This repository provides implementations for outlier detection in species observation data from Finnish Biodiversity Information Facility (FinBIF) using species distribution modeling (SDM) and machine learning models. The workflow depends on the model, but usually includes data preparation, spatial sampling for background data, environmental enrichment, model training, evaluation, and visualization of results. The models integrate re-classified CORINE land cover data, raster-based environmental variables, and occurrence data to predict species probabilities and identify potential outliers.
The repository includes three different approaches:
-
Unsupervised models
- The file unsupervised_models.ipynb
- Uses FinBIF occurrence data from api.laji.fi and several local raster data sets
- Flags unlike observations as outliers without separate training data
-
Random Forest (RF)
- The file random_forest_with_background_samples.ipynb
- Uses FinBIF occurrence data from api.laji.fi and several local raster data sets
- Flags unlike observations as outliers from the testing data
-
Supervised models for bird atlas data
- The file multiple_models_YKJ_squares.ipynb
- Uses bird atlas data, 10 km x 10 km YKJ squares and environmental data in one preprocessed file
- Calculates a mean results from three different models: Random Forest, Histogram Gradient Boosting and Maximum Entropy.
- Predicts probabilities for each bird for 10 km x 10 km squares
Note: All models report some false-positive outliers, meaning they may classify valid observations as anomalies.
Due to size constraints (>1 GB), raster datasets are not included in this repository. You can download them from official sources or send me an email:
- CORINE Land Cover 2018 (25 ha resolution), reclassified: SYKE Open Data
- Elevation Model (25m x 25m): National Land Survey of Finland (NLS-FI)
- Monthly Mean Temperature (1961-2023, 10km x 10km resolution): Finnish Meteorological Institute (FMI)
- Monthly Precipitation (1961-2023, 10km x 10km resolution): Finnish Meteorological Institute (FMI)
- Forest Biomass Data (m3/ha): Natural Resources Institute Finland (LUKE)
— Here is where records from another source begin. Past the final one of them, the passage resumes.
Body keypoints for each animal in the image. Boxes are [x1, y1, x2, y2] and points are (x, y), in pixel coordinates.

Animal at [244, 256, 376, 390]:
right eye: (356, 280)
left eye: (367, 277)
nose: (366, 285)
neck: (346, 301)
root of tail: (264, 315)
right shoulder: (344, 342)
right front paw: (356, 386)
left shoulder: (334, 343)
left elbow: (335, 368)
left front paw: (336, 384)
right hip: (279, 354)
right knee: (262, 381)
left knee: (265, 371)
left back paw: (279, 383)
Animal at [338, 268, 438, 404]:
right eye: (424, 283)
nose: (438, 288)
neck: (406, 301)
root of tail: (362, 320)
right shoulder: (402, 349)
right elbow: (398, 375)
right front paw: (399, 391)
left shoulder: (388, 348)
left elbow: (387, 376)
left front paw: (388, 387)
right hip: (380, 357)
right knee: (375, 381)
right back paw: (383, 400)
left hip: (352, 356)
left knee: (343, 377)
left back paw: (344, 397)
- Coastline Length Calculation (YKJ 10km x 10km grids): Calculated from SYKE Ranta10 dataset
- YKJ 10 km x 10 km squares: FinBIF
All data sets have been preprocessed. Read more: ML methods for outlier detection
Install the required dependencies using:
pip install -r requirements.txt
Store the following credentials in a .env file for API access:
VIRVA_ACCESS_TOKEN=Access token for sensitive data queries from api.laji.fi. Not open for everyone.
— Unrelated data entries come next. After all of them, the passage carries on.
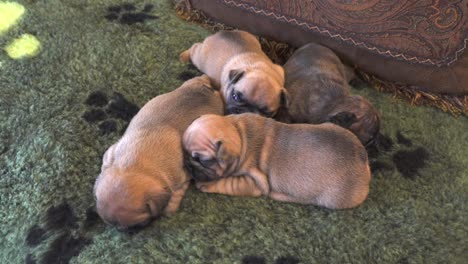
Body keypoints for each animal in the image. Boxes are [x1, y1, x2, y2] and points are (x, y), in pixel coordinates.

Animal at [93, 75, 225, 229]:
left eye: (139, 224)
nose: (127, 232)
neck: (134, 163)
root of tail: (205, 88)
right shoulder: (111, 152)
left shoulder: (181, 177)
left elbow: (175, 194)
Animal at [185, 114, 372, 209]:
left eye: (203, 160)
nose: (188, 166)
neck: (238, 132)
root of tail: (363, 158)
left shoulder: (254, 182)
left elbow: (227, 183)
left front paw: (206, 185)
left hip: (334, 199)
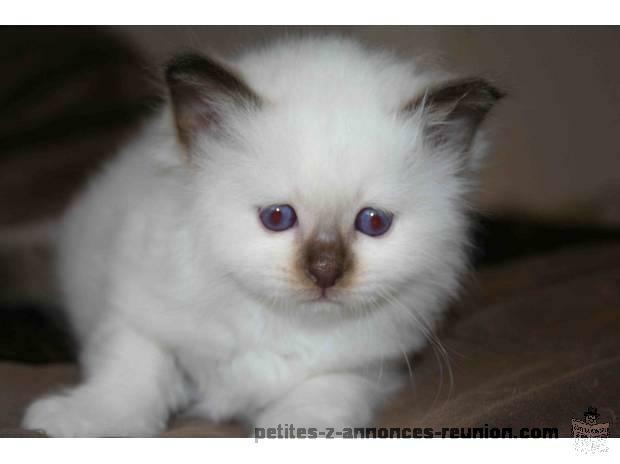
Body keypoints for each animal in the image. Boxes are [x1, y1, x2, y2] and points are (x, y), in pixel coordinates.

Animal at [21, 35, 502, 436]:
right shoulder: (134, 313)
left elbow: (319, 401)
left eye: (373, 223)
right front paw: (71, 423)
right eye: (277, 217)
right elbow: (131, 376)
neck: (279, 324)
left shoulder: (366, 369)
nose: (324, 273)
ACCESS_TOKEN=Access token for querying open data from api.laji.fi
ACCESS_EMAIL=Email for sensitive data queries from api.laji.fi
Usage depends completely on the method used.
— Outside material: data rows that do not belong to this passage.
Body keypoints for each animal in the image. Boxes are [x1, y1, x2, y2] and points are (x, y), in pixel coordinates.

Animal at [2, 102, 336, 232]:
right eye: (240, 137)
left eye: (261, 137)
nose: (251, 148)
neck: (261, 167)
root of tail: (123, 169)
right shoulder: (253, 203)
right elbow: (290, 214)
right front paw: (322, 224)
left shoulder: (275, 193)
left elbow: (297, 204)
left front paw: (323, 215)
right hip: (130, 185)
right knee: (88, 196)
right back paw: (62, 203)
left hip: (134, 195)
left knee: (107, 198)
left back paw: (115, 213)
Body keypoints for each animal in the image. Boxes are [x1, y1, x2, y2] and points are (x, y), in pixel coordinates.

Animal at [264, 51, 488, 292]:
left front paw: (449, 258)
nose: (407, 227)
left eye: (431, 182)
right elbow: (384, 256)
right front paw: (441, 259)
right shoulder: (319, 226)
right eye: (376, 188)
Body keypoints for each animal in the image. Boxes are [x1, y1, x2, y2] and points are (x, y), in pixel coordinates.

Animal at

For random_forest_with_background_samples.ipynb and unsupervised_models.ipynb you can just specify the taxon_if parameter after creating the .env file and run the model. multiple_models_YKJ_squares.ipynb is more complicates as it needs a preprocessed GeoPackage file. You can ask more details or read the file ML methods for outlier detection.
-
Unsupervised models: Each observation receives a probability score
[0,1], where lower values indicate higher likelihood of being an outlier. -
Random Forest: Each observation in the testing dataset receives a probability score
[0,1], where lower values indicate higher likelihood of being an outlier. -
Supervised models for bird atlas data: Each YKJ grid square receives a probability core
[0,1]where lower values indicate lower breeding likelihood. -
Visualization & Storage:
- All results can be interpolated to the continuous raster using scripts/interpolate_results.py script.
- Results can be also visualized on a map without interpolating.
- Data can be exported as a GeoPackage (.gpkg) file for GIS applications.
| Method | Unsupervised Models | Random Forest for All Data | Supervised Models for Bird Atlas Data |
|---|---|---|---|
| Data | All laji.fi observations | All laji.fi observations | Breeding probability indices from the Bird Atlas (YKJ grid) |
| Purpose | Assigns a probability [0–1] to all species observations to identify outliers based on selected variables. | Assigns a probability [0–1] to each test dataset observation to identify outliers based on selected variables. | Assigns a breeding probability to each species in each YKJ grid cell. |
| Advantages | No need for separate training or absence data. Easy to use for selected variables. |
Well-supported by research. Allows reliability assessment using statistical metrics. |
Uses high-quality Bird Atlas data. Produces clear results. Allows reliability assessment using statistical metrics. |
| Challenges | Difficult to assess model performance without comparison data. Sensitive to parameter choices. Accuracy depends on observation location precision. Differences between models. |
Sensitive to parameter choices. Requires generation of absence data, as real absence data is available only for a few species (e.g., butterflies). |
Variation within 10 km x 10 km grid cells may be greater than between them. Requires extensive data preprocessing. Predicts breeding probability rather than direct observation reliability. Differences between models. |
For further inquiries, please contact me. Also feel free to use this code in a way you want.
Note: I'm not a biologist or machine learning specialist. Do not trust the models.